#### [DIRECTIONS]
Word for word, copy out the entries below, but not the pictures in them.
::: EXERCISE DATA
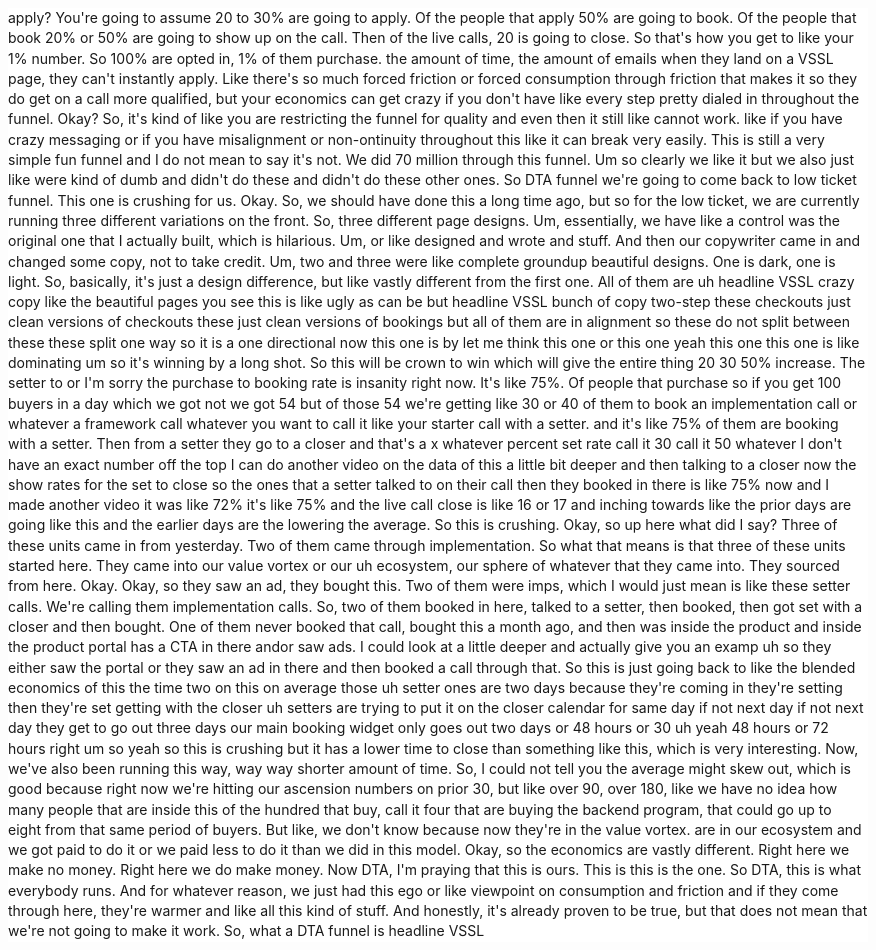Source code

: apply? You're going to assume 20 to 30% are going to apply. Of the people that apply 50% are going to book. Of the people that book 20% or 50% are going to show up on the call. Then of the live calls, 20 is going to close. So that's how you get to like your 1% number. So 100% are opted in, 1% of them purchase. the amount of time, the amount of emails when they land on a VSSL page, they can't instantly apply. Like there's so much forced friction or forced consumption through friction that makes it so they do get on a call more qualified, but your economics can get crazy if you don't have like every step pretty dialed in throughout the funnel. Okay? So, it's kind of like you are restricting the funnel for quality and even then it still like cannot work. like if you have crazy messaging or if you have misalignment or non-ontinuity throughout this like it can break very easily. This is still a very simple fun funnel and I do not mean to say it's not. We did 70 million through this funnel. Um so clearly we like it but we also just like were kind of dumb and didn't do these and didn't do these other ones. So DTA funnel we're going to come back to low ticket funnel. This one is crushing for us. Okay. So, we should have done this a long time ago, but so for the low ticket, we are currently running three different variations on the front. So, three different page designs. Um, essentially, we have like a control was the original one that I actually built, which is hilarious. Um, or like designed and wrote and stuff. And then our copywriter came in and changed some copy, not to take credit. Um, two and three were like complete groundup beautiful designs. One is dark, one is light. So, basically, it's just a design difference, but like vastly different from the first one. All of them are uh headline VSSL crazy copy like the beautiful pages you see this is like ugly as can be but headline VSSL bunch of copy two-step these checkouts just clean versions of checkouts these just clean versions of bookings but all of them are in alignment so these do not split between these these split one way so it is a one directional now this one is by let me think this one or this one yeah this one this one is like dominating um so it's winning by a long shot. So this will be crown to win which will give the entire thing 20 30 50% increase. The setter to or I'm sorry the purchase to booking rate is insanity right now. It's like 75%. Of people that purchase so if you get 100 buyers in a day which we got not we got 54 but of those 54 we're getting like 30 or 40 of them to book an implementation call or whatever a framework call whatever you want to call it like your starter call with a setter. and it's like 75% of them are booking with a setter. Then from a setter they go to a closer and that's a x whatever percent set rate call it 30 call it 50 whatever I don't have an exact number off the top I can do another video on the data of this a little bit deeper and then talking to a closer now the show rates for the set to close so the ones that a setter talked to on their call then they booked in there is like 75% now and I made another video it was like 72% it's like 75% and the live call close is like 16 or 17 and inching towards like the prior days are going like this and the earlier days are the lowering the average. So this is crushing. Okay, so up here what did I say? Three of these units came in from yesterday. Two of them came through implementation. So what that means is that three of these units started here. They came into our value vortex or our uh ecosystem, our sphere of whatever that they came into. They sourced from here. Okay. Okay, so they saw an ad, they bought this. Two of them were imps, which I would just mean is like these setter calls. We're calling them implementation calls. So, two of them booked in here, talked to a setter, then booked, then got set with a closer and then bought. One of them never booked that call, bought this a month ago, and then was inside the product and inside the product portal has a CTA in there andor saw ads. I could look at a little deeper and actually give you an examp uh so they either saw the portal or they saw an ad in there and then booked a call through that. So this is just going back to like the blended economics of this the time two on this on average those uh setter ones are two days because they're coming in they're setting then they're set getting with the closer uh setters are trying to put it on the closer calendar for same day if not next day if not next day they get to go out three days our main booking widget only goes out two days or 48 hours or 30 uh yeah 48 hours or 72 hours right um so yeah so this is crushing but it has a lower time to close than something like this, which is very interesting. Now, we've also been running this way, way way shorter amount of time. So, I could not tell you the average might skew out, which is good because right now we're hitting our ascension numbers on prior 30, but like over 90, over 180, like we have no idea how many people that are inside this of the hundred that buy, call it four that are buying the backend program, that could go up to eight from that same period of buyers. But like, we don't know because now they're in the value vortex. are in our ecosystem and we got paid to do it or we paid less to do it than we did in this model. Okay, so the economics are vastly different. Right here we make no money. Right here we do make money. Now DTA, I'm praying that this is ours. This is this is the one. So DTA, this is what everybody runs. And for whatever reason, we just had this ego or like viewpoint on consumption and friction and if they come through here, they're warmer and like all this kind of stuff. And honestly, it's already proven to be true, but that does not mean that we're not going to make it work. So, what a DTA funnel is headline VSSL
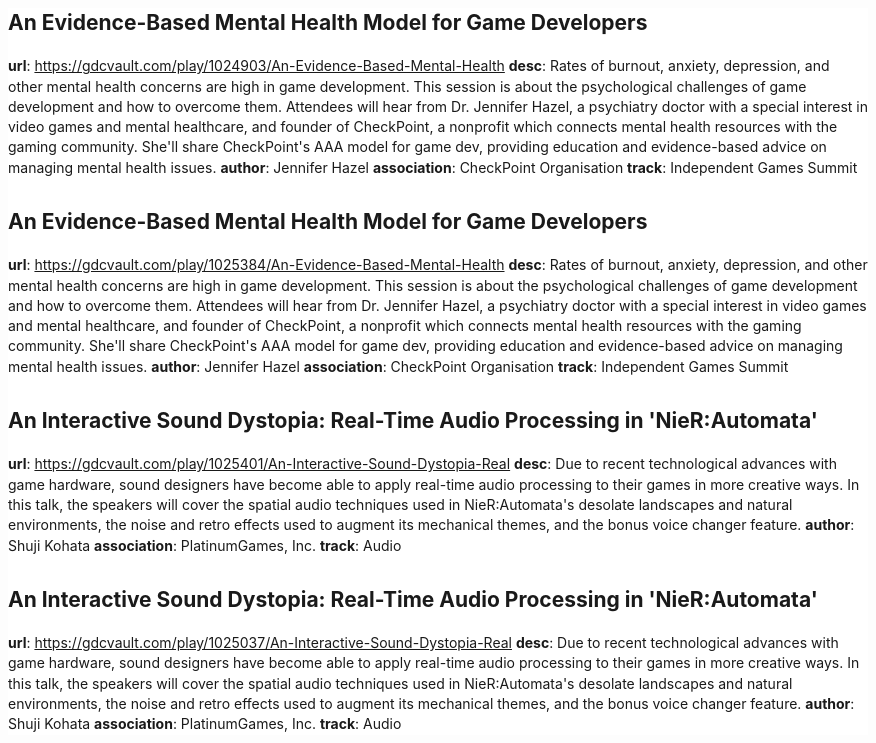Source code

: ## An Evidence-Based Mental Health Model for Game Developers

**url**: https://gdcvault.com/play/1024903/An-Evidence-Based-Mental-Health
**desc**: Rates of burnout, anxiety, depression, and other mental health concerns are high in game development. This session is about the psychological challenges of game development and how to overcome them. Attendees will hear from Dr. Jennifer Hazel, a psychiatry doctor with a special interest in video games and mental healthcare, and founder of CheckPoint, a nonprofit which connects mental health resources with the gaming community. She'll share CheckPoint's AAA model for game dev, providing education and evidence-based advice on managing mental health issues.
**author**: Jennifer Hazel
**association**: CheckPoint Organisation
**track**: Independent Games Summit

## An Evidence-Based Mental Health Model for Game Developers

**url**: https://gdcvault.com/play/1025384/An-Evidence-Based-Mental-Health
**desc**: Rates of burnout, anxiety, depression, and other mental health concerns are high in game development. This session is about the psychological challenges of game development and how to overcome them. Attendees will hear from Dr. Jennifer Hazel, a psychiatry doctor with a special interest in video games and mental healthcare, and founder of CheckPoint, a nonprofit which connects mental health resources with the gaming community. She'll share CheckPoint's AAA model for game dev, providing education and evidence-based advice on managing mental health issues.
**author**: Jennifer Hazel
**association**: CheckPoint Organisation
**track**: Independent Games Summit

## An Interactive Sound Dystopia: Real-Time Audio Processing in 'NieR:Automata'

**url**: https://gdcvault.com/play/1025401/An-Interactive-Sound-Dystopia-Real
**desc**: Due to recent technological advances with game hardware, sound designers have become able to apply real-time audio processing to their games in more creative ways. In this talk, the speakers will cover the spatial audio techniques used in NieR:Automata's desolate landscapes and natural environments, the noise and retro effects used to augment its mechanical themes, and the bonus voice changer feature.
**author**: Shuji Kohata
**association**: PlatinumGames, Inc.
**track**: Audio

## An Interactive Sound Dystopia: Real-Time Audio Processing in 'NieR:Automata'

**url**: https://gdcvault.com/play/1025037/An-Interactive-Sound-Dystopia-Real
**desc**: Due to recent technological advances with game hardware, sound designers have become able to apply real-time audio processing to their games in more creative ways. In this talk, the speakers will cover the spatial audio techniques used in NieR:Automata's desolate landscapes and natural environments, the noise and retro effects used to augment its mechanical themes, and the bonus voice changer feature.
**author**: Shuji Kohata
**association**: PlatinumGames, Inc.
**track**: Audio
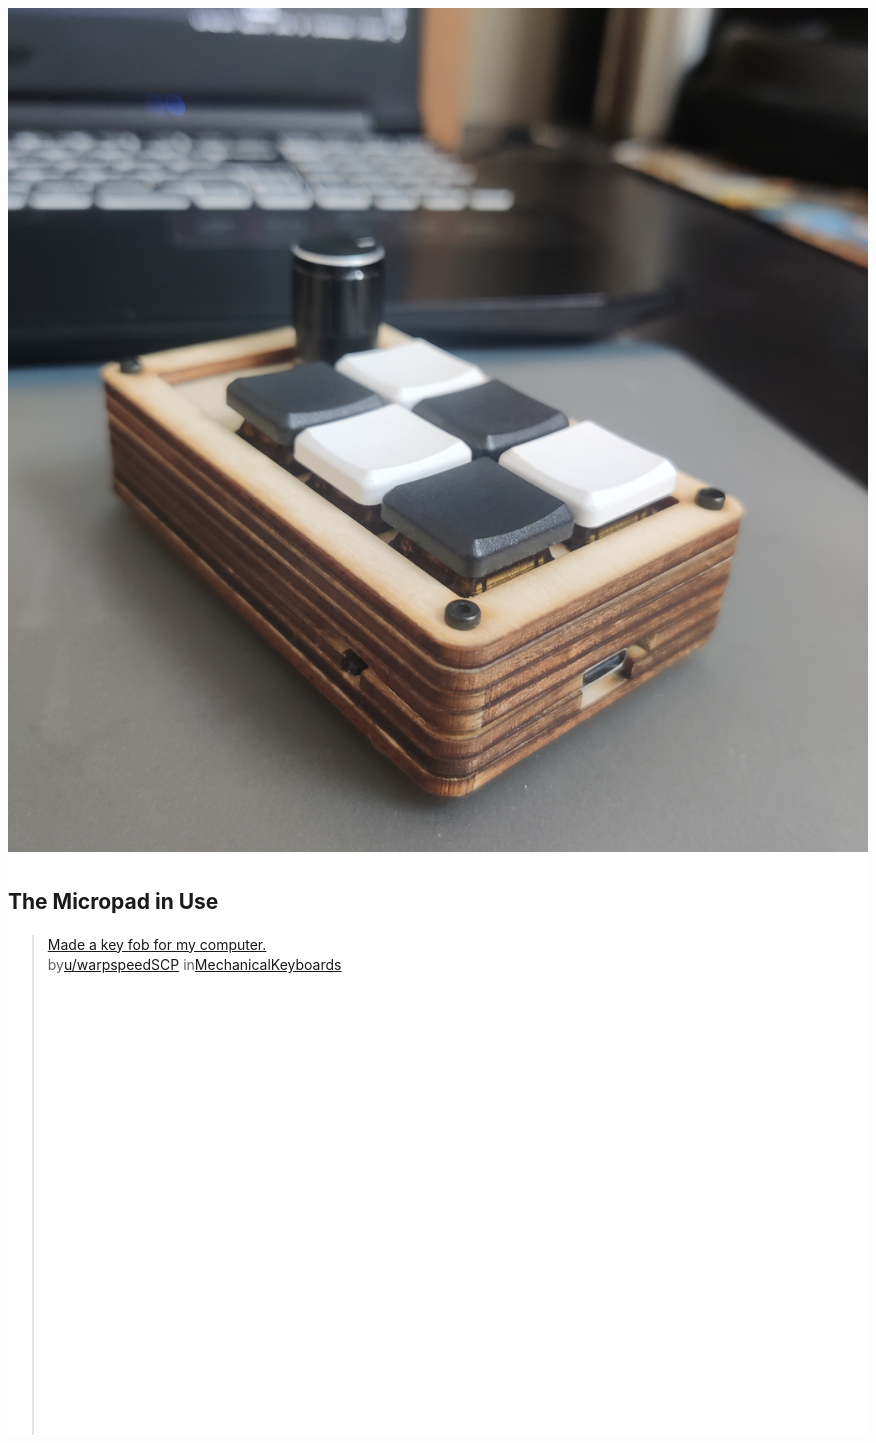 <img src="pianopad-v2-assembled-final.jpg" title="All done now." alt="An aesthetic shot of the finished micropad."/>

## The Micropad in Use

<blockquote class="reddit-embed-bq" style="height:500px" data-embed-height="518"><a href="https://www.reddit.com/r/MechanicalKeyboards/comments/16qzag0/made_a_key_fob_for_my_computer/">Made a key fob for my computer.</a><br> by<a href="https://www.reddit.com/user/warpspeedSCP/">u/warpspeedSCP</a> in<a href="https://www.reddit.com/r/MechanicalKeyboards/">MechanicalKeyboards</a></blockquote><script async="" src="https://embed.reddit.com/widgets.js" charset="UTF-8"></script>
::::::
#### [EXERCISE RESPONSE]
Source code

: apply? You're going to assume 20 to 30% are going to apply. Of the people that apply 50% are going to book. Of the people that book 20% or 50% are going to show up on the call. Then of the live calls, 20 is going to close. So that's how you get to like your 1% number. So 100% are opted in, 1% of them purchase. the amount of time, the amount of emails when they land on a VSSL page, they can't instantly apply. Like there's so much forced friction or forced consumption through friction that makes it so they do get on a call more qualified, but your economics can get crazy if you don't have like every step pretty dialed in throughout the funnel. Okay? So, it's kind of like you are restricting the funnel for quality and even then it still like cannot work. like if you have crazy messaging or if you have misalignment or non-ontinuity throughout this like it can break very easily. This is still a very simple fun funnel and I do not mean to say it's not. We did 70 million through this funnel. Um so clearly we like it but we also just like were kind of dumb and didn't do these and didn't do these other ones. So DTA funnel we're going to come back to low ticket funnel. This one is crushing for us. Okay. So, we should have done this a long time ago, but so for the low ticket, we are currently running three different variations on the front. So, three different page designs. Um, essentially, we have like a control was the original one that I actually built, which is hilarious. Um, or like designed and wrote and stuff. And then our copywriter came in and changed some copy, not to take credit. Um, two and three were like complete groundup beautiful designs. One is dark, one is light. So, basically, it's just a design difference, but like vastly different from the first one. All of them are uh headline VSSL crazy copy like the beautiful pages you see this is like ugly as can be but headline VSSL bunch of copy two-step these checkouts just clean versions of checkouts these just clean versions of bookings but all of them are in alignment so these do not split between these these split one way so it is a one directional now this one is by let me think this one or this one yeah this one this one is like dominating um so it's winning by a long shot. So this will be crown to win which will give the entire thing 20 30 50% increase. The setter to or I'm sorry the purchase to booking rate is insanity right now. It's like 75%. Of people that purchase so if you get 100 buyers in a day which we got not we got 54 but of those 54 we're getting like 30 or 40 of them to book an implementation call or whatever a framework call whatever you want to call it like your starter call with a setter. and it's like 75% of them are booking with a setter. Then from a setter they go to a closer and that's a x whatever percent set rate call it 30 call it 50 whatever I don't have an exact number off the top I can do another video on the data of this a little bit deeper and then talking to a closer now the show rates for the set to close so the ones that a setter talked to on their call then they booked in there is like 75% now and I made another video it was like 72% it's like 75% and the live call close is like 16 or 17 and inching towards like the prior days are going like this and the earlier days are the lowering the average. So this is crushing. Okay, so up here what did I say? Three of these units came in from yesterday. Two of them came through implementation. So what that means is that three of these units started here. They came into our value vortex or our uh ecosystem, our sphere of whatever that they came into. They sourced from here. Okay. Okay, so they saw an ad, they bought this. Two of them were imps, which I would just mean is like these setter calls. We're calling them implementation calls. So, two of them booked in here, talked to a setter, then booked, then got set with a closer and then bought. One of them never booked that call, bought this a month ago, and then was inside the product and inside the product portal has a CTA in there andor saw ads. I could look at a little deeper and actually give you an examp uh so they either saw the portal or they saw an ad in there and then booked a call through that. So this is just going back to like the blended economics of this the time two on this on average those uh setter ones are two days because they're coming in they're setting then they're set getting with the closer uh setters are trying to put it on the closer calendar for same day if not next day if not next day they get to go out three days our main booking widget only goes out two days or 48 hours or 30 uh yeah 48 hours or 72 hours right um so yeah so this is crushing but it has a lower time to close than something like this, which is very interesting. Now, we've also been running this way, way way shorter amount of time. So, I could not tell you the average might skew out, which is good because right now we're hitting our ascension numbers on prior 30, but like over 90, over 180, like we have no idea how many people that are inside this of the hundred that buy, call it four that are buying the backend program, that could go up to eight from that same period of buyers. But like, we don't know because now they're in the value vortex. are in our ecosystem and we got paid to do it or we paid less to do it than we did in this model. Okay, so the economics are vastly different. Right here we make no money. Right here we do make money. Now DTA, I'm praying that this is ours. This is this is the one. So DTA, this is what everybody runs. And for whatever reason, we just had this ego or like viewpoint on consumption and friction and if they come through here, they're warmer and like all this kind of stuff. And honestly, it's already proven to be true, but that does not mean that we're not going to make it work. So, what a DTA funnel is headline VSSL
Source code

: ## An Evidence-Based Mental Health Model for Game Developers

**url**: https://gdcvault.com/play/1024903/An-Evidence-Based-Mental-Health
**desc**: Rates of burnout, anxiety, depression, and other mental health concerns are high in game development. This session is about the psychological challenges of game development and how to overcome them. Attendees will hear from Dr. Jennifer Hazel, a psychiatry doctor with a special interest in video games and mental healthcare, and founder of CheckPoint, a nonprofit which connects mental health resources with the gaming community. She'll share CheckPoint's AAA model for game dev, providing education and evidence-based advice on managing mental health issues.
**author**: Jennifer Hazel
**association**: CheckPoint Organisation
**track**: Independent Games Summit

## An Evidence-Based Mental Health Model for Game Developers

**url**: https://gdcvault.com/play/1025384/An-Evidence-Based-Mental-Health
**desc**: Rates of burnout, anxiety, depression, and other mental health concerns are high in game development. This session is about the psychological challenges of game development and how to overcome them. Attendees will hear from Dr. Jennifer Hazel, a psychiatry doctor with a special interest in video games and mental healthcare, and founder of CheckPoint, a nonprofit which connects mental health resources with the gaming community. She'll share CheckPoint's AAA model for game dev, providing education and evidence-based advice on managing mental health issues.
**author**: Jennifer Hazel
**association**: CheckPoint Organisation
**track**: Independent Games Summit

## An Interactive Sound Dystopia: Real-Time Audio Processing in 'NieR:Automata'

**url**: https://gdcvault.com/play/1025401/An-Interactive-Sound-Dystopia-Real
**desc**: Due to recent technological advances with game hardware, sound designers have become able to apply real-time audio processing to their games in more creative ways. In this talk, the speakers will cover the spatial audio techniques used in NieR:Automata's desolate landscapes and natural environments, the noise and retro effects used to augment its mechanical themes, and the bonus voice changer feature.
**author**: Shuji Kohata
**association**: PlatinumGames, Inc.
**track**: Audio

## An Interactive Sound Dystopia: Real-Time Audio Processing in 'NieR:Automata'

**url**: https://gdcvault.com/play/1025037/An-Interactive-Sound-Dystopia-Real
**desc**: Due to recent technological advances with game hardware, sound designers have become able to apply real-time audio processing to their games in more creative ways. In this talk, the speakers will cover the spatial audio techniques used in NieR:Automata's desolate landscapes and natural environments, the noise and retro effects used to augment its mechanical themes, and the bonus voice changer feature.
**author**: Shuji Kohata
**association**: PlatinumGames, Inc.
**track**: Audio
 <img src="pianopad-v2-assembled-final.jpg" title="All done now." alt="An aesthetic shot of the finished micropad."/>

## The Micropad in Use

<blockquote class="reddit-embed-bq" style="height:500px" data-embed-height="518"><a href="https://www.reddit.com/r/MechanicalKeyboards/comments/16qzag0/made_a_key_fob_for_my_computer/">Made a key fob for my computer.</a><br> by<a href="https://www.reddit.com/user/warpspeedSCP/">u/warpspeedSCP</a> in<a href="https://www.reddit.com/r/MechanicalKeyboards/">MechanicalKeyboards</a></blockquote><script async="" src="https://embed.reddit.com/widgets.js" charset="UTF-8"></script>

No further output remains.